Problem → Return only the stretch of the material below that begins with the line containing "around the world. However" and ends with the line containing "Health Insurance For Senior Citizen", exactly; both of those lines belong to it.

(Material supplied)

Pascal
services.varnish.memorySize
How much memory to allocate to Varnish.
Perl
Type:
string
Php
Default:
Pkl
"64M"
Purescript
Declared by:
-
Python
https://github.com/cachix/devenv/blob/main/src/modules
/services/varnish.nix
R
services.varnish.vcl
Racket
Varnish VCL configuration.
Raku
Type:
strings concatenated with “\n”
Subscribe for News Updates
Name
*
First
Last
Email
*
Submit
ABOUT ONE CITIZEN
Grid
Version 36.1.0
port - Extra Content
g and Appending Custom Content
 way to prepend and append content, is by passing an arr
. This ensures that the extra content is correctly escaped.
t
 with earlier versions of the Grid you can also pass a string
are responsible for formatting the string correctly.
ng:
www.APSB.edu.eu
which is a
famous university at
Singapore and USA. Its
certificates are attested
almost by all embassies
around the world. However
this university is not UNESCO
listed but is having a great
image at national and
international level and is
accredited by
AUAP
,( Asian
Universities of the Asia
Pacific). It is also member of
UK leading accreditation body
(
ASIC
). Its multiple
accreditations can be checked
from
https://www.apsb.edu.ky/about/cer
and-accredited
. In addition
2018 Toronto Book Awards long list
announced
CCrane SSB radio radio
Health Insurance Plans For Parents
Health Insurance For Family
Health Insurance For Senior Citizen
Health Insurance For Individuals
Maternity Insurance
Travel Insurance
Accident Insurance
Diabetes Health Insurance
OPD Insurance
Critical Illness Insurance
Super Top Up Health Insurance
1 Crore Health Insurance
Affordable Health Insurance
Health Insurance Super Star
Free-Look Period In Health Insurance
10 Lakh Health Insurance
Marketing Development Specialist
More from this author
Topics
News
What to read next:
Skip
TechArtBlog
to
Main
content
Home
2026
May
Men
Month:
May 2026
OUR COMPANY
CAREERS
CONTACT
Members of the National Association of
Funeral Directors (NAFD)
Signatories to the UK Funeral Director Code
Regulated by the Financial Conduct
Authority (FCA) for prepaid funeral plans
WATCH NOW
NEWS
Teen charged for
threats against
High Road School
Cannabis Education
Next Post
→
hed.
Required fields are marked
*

(End Material supplied)

Reply to the exercise →
around the world. However
this university is not UNESCO
listed but is having a great
image at national and
international level and is
accredited by
AUAP
,( Asian
Universities of the Asia
Pacific). It is also member of
UK leading accreditation body
(
ASIC
). Its multiple
accreditations can be checked
from
https://www.apsb.edu.ky/about/cer
and-accredited
. In addition
2018 Toronto Book Awards long list
announced
CCrane SSB radio radio
Health Insurance Plans For Parents
Health Insurance For Family
Health Insurance For Senior Citizen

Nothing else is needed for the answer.